## To do
Since the pictures are not wanted, copy only the text of every record exactly.
═══ Excerpted data
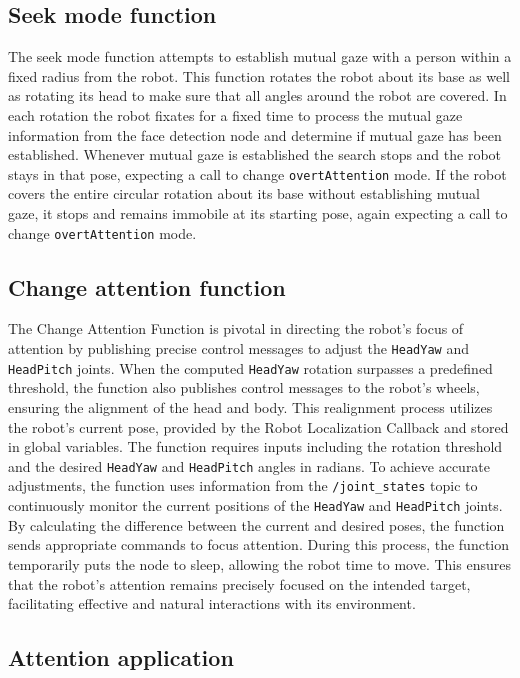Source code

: \documentclass{CSSRforAfrica}
\begin{document}
\subsection{Seek mode function}

The seek mode function attempts to establish mutual gaze with a person within a fixed radius from the robot. This function rotates the robot about its base as well as rotating its head to make sure that all angles around the robot are covered. In each rotation the robot fixates for a fixed time to process the mutual gaze information from the face detection node and determine if mutual gaze has been established. Whenever mutual gaze is established the search stops and the robot stays in that pose, expecting a call to change \texttt{overtAttention} mode. If the robot covers the entire circular rotation about its base without establishing mutual gaze, it stops and remains immobile at its starting pose, again expecting a call to change \texttt{overtAttention} mode.

\subsection{Change attention function}

The Change Attention Function is pivotal in directing the robot's focus of attention by publishing precise control messages to adjust the \texttt{HeadYaw} and \texttt{HeadPitch} joints. When the computed \texttt{HeadYaw} rotation surpasses a predefined threshold, the function also publishes control messages to the robot’s wheels, ensuring the alignment of the head and body. This realignment process utilizes the robot's current pose, provided by the Robot Localization Callback and stored in global variables. The function requires inputs including the rotation threshold and the desired \texttt{HeadYaw} and \texttt{HeadPitch} angles in radians. To achieve accurate adjustments, the function uses information from the \texttt{/joint\_states} topic to continuously monitor the current positions of the \texttt{HeadYaw} and \texttt{HeadPitch} joints. By calculating the difference between the current and desired poses, the function sends appropriate commands to focus attention. During this process, the function temporarily puts the node to sleep, allowing the robot time to move. This ensures that the robot's attention remains precisely focused on the intended target, facilitating effective and natural interactions with its environment.

\subsection{Attention application}
\end{document}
══════
## Answer to the exercise
Source code

: \documentclass{CSSRforAfrica}
\begin{document}
\subsection{Seek mode function}

The seek mode function attempts to establish mutual gaze with a person within a fixed radius from the robot. This function rotates the robot about its base as well as rotating its head to make sure that all angles around the robot are covered. In each rotation the robot fixates for a fixed time to process the mutual gaze information from the face detection node and determine if mutual gaze has been established. Whenever mutual gaze is established the search stops and the robot stays in that pose, expecting a call to change \texttt{overtAttention} mode. If the robot covers the entire circular rotation about its base without establishing mutual gaze, it stops and remains immobile at its starting pose, again expecting a call to change \texttt{overtAttention} mode.

\subsection{Change attention function}

The Change Attention Function is pivotal in directing the robot's focus of attention by publishing precise control messages to adjust the \texttt{HeadYaw} and \texttt{HeadPitch} joints. When the computed \texttt{HeadYaw} rotation surpasses a predefined threshold, the function also publishes control messages to the robot’s wheels, ensuring the alignment of the head and body. This realignment process utilizes the robot's current pose, provided by the Robot Localization Callback and stored in global variables. The function requires inputs including the rotation threshold and the desired \texttt{HeadYaw} and \texttt{HeadPitch} angles in radians. To achieve accurate adjustments, the function uses information from the \texttt{/joint\_states} topic to continuously monitor the current positions of the \texttt{HeadYaw} and \texttt{HeadPitch} joints. By calculating the difference between the current and desired poses, the function sends appropriate commands to focus attention. During this process, the function temporarily puts the node to sleep, allowing the robot time to move. This ensures that the robot's attention remains precisely focused on the intended target, facilitating effective and natural interactions with its environment.

\subsection{Attention application}
\end{document}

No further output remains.